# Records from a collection
══════════

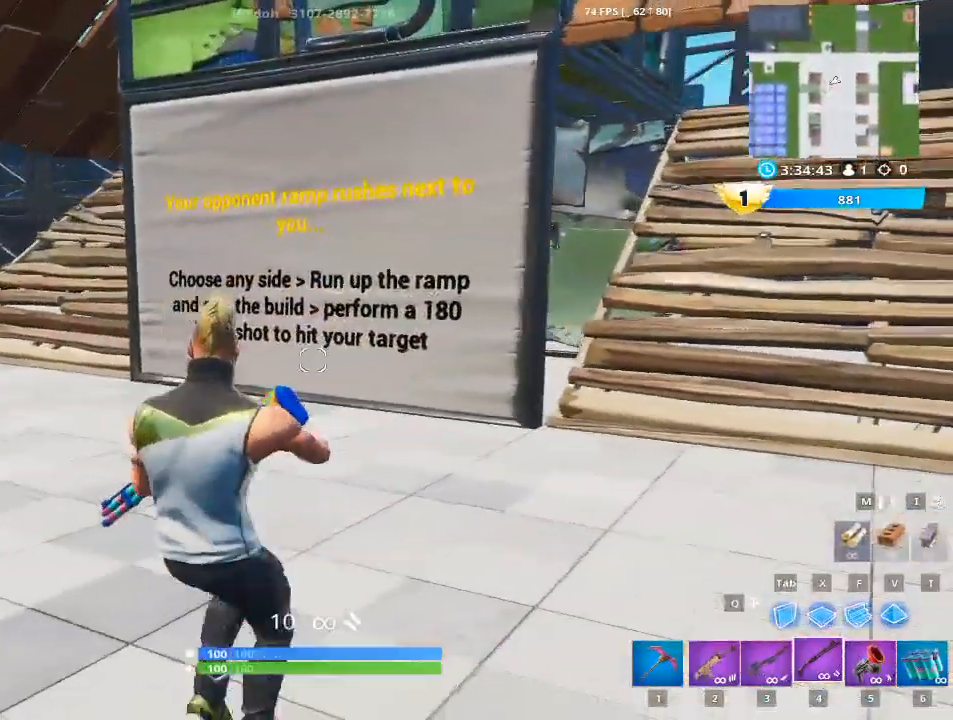
{"keys": ["d", "s"], "mouse": [], "mouse_move": "still", "events": [[267, "d", "down"], [367, "space", "down"], [451, "a", "up"], [501, "space", "up"]]}
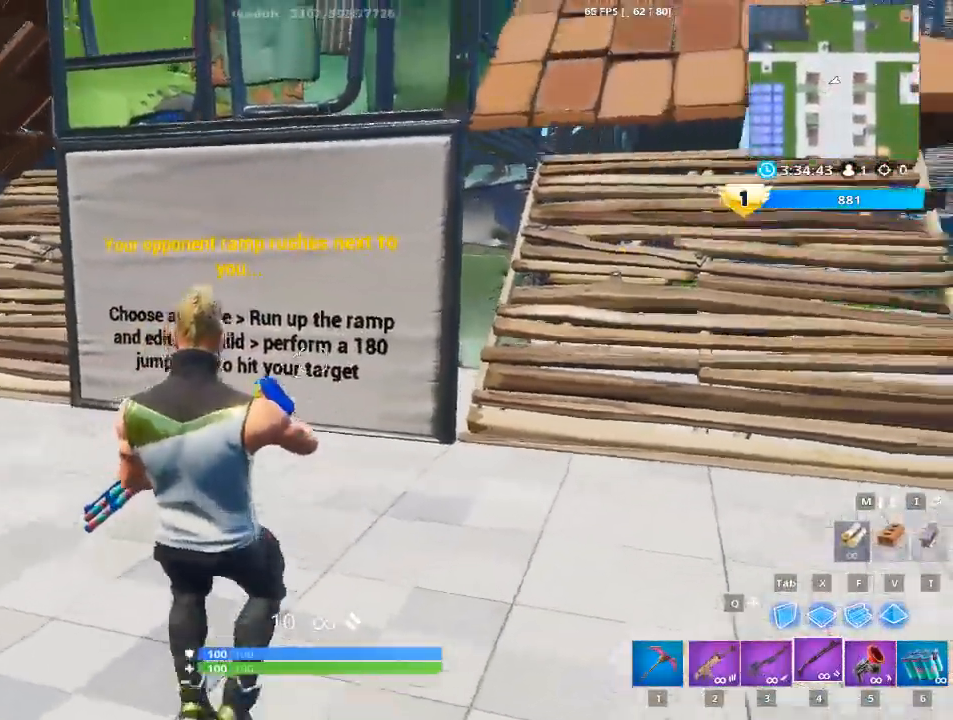
{"keys": ["d"], "mouse": [], "mouse_move": "still", "events": [[233, "s", "up"]]}
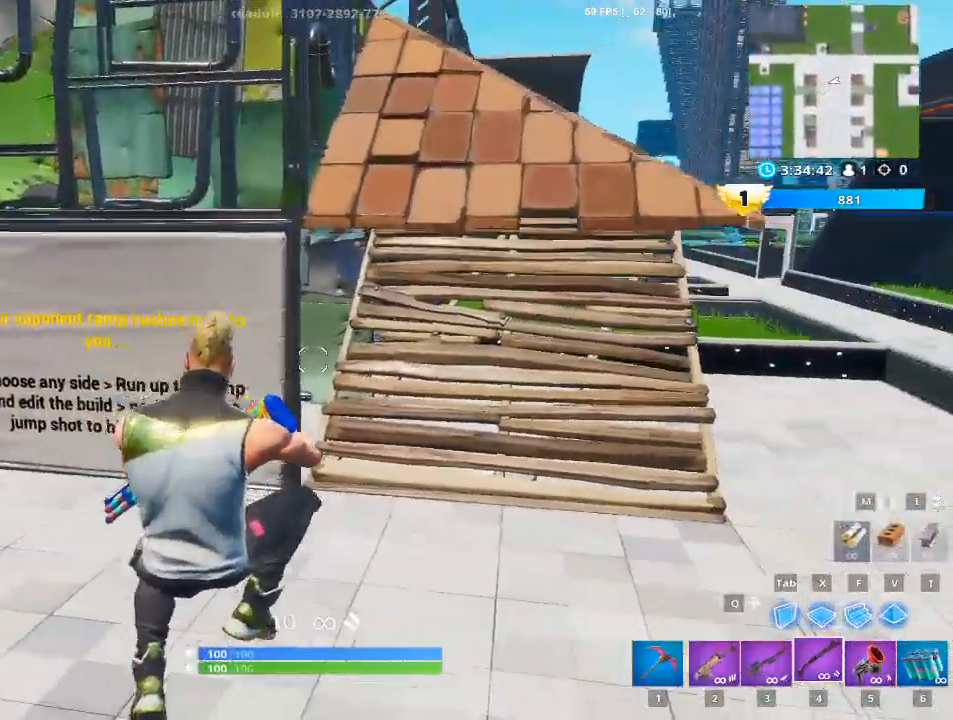
{"keys": ["d", "w"], "mouse": [], "mouse_move": "up", "events": [[484, "w", "down"]]}
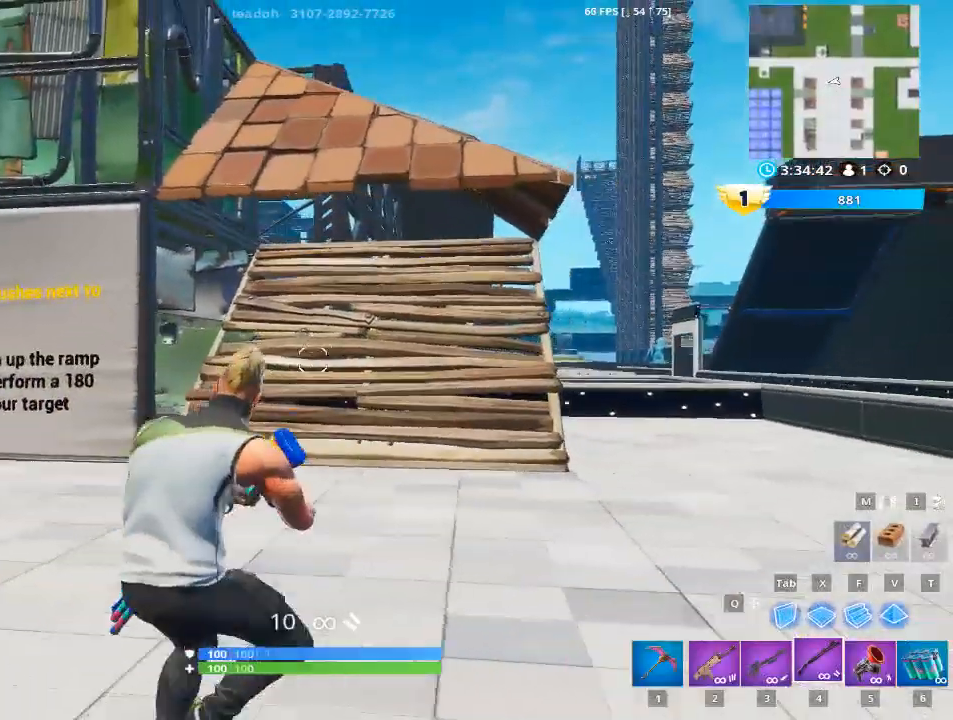
{"keys": ["w"], "mouse": [], "mouse_move": "up", "events": [[83, "d", "up"]]}
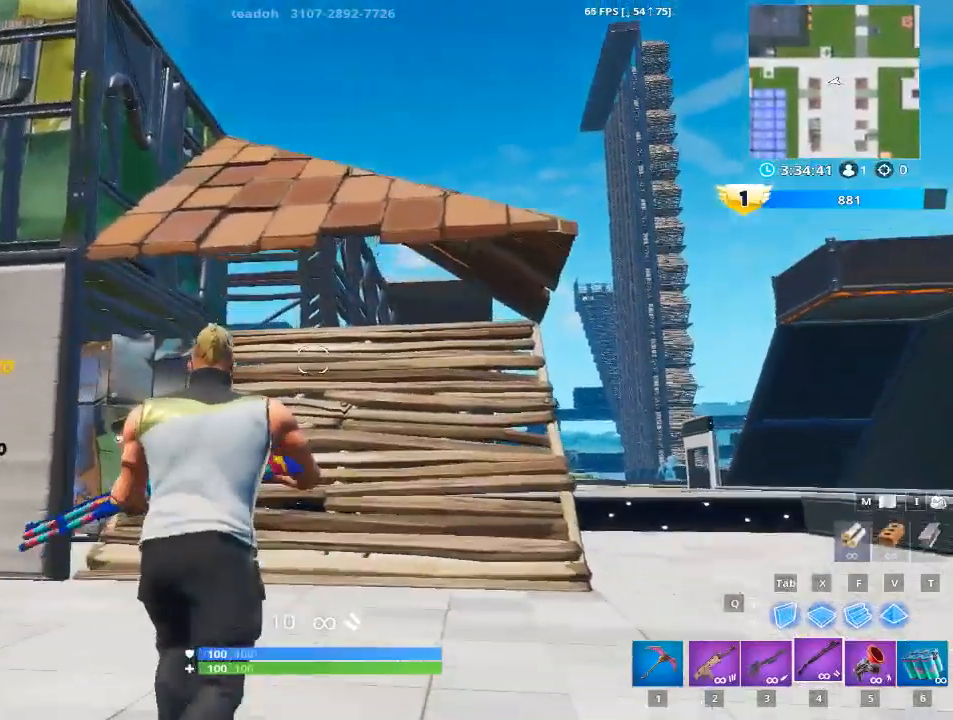
{"keys": ["w"], "mouse": [], "mouse_move": "up", "events": [[384, "f", "down"], [467, "f", "up"]]}
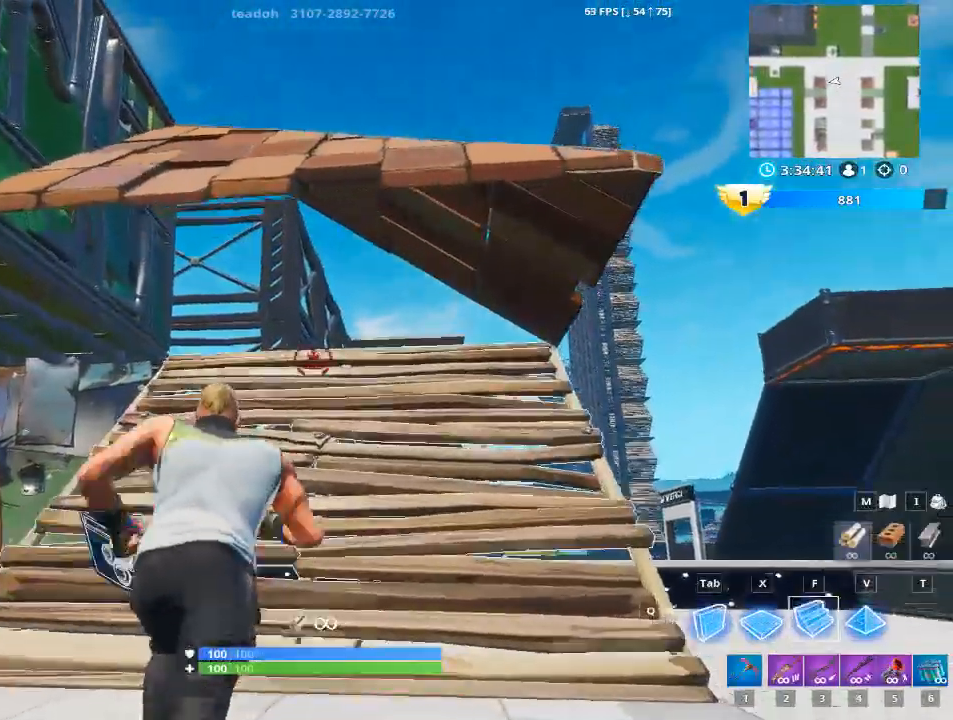
{"keys": [], "mouse": [], "mouse_move": "still", "events": [[116, "w", "up"], [200, "w", "down"], [433, "w", "up"]]}
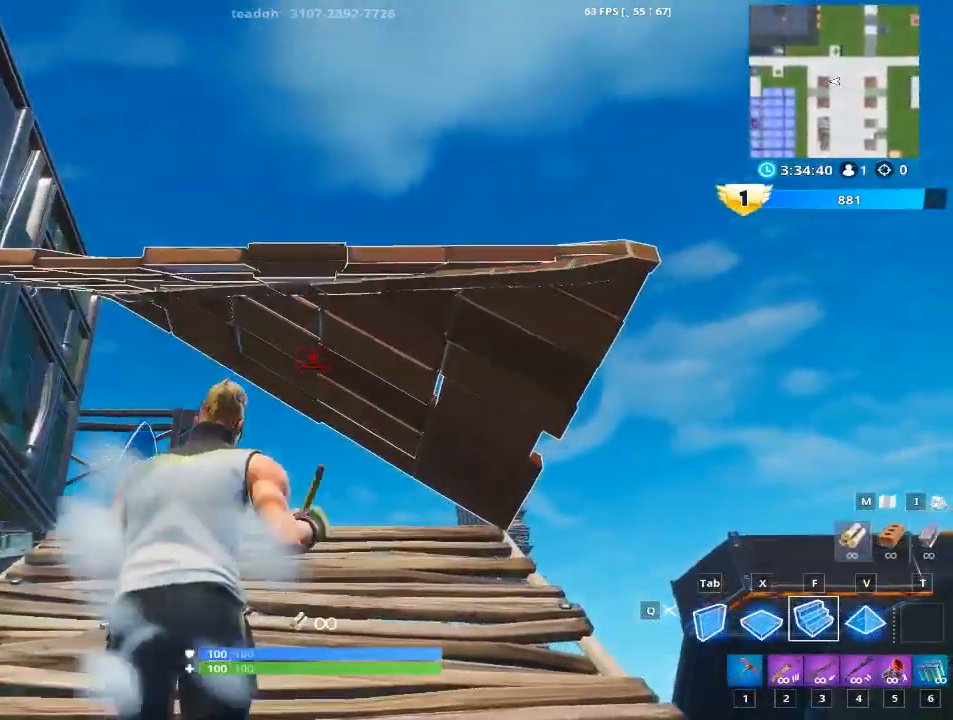
{"keys": [], "mouse": [], "mouse_move": "still", "events": [[83, "z", "down"], [167, "z", "up"], [317, "z", "down"], [400, "z", "up"]]}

══════════

# REQUIREMENT
Please print the entries above exactly. Skip every picture.

# SOLUTION
{"keys": ["d", "s"], "mouse": [], "mouse_move": "still", "events": [[267, "d", "down"], [367, "space", "down"], [451, "a", "up"], [501, "space", "up"]]}
{"keys": ["d"], "mouse": [], "mouse_move": "still", "events": [[233, "s", "up"]]}
{"keys": ["d", "w"], "mouse": [], "mouse_move": "up", "events": [[484, "w", "down"]]}
{"keys": ["w"], "mouse": [], "mouse_move": "up", "events": [[83, "d", "up"]]}
{"keys": ["w"], "mouse": [], "mouse_move": "up", "events": [[384, "f", "down"], [467, "f", "up"]]}
{"keys": [], "mouse": [], "mouse_move": "still", "events": [[116, "w", "up"], [200, "w", "down"], [433, "w", "up"]]}
{"keys": [], "mouse": [], "mouse_move": "still", "events": [[83, "z", "down"], [167, "z", "up"], [317, "z", "down"], [400, "z", "up"]]}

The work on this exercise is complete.